== How to complete this task ==
Let the line containing "VA & military refi resources" serve as the first line of the answer and the final line of the entries as its last, with every line between copied exactly.

***** Material for this exercise

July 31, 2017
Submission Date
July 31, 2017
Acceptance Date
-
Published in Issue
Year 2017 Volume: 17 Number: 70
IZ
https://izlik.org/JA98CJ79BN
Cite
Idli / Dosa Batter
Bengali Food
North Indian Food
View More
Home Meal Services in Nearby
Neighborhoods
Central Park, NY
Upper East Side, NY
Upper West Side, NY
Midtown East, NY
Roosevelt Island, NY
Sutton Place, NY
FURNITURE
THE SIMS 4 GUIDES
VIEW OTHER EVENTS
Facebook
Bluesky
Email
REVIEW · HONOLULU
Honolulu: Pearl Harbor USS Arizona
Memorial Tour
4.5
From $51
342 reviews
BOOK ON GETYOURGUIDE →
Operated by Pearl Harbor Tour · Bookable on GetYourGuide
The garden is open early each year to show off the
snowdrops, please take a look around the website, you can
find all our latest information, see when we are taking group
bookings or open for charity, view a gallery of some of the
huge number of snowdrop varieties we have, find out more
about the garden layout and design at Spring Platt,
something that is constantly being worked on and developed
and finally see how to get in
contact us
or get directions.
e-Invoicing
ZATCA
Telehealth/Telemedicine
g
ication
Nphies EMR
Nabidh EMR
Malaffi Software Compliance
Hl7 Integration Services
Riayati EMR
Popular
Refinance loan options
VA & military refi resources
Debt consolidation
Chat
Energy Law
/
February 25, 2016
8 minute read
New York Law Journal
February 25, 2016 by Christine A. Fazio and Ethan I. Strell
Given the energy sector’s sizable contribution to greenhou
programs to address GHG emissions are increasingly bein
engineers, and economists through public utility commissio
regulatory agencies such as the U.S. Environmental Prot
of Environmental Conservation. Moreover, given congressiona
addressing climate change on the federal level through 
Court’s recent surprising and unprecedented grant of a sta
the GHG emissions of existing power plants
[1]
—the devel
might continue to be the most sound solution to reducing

**********

== Your solution ==
VA & military refi resources
Debt consolidation
Chat
Energy Law
/
February 25, 2016
8 minute read
New York Law Journal
February 25, 2016 by Christine A. Fazio and Ethan I. Strell
Given the energy sector’s sizable contribution to greenhou
programs to address GHG emissions are increasingly bein
engineers, and economists through public utility commissio
regulatory agencies such as the U.S. Environmental Prot
of Environmental Conservation. Moreover, given congressiona
addressing climate change on the federal level through 
Court’s recent surprising and unprecedented grant of a sta
the GHG emissions of existing power plants
[1]
—the devel
might continue to be the most sound solution to reducing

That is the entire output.